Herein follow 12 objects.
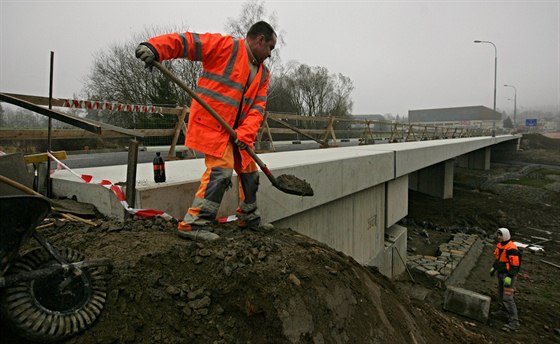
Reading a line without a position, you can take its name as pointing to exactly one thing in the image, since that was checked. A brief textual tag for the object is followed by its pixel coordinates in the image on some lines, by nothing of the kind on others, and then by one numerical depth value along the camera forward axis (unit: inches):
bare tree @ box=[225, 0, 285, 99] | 960.3
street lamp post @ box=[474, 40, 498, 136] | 1138.7
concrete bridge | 121.0
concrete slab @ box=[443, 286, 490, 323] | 269.9
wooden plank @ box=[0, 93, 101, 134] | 88.3
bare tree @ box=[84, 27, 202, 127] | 836.6
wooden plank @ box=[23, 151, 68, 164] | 132.7
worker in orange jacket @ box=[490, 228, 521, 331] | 267.6
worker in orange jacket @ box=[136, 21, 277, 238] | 102.8
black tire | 55.8
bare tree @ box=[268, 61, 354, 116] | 1557.8
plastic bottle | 117.9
══════════════════════════════
WHAT YOU WILL DO
Your reply should be a verbatim retyping of the lines from the one that holds "worker in orange jacket @ box=[490, 228, 521, 331]" through the last line of the entries.

WRITTEN SOLUTION
worker in orange jacket @ box=[490, 228, 521, 331] | 267.6
worker in orange jacket @ box=[136, 21, 277, 238] | 102.8
black tire | 55.8
bare tree @ box=[268, 61, 354, 116] | 1557.8
plastic bottle | 117.9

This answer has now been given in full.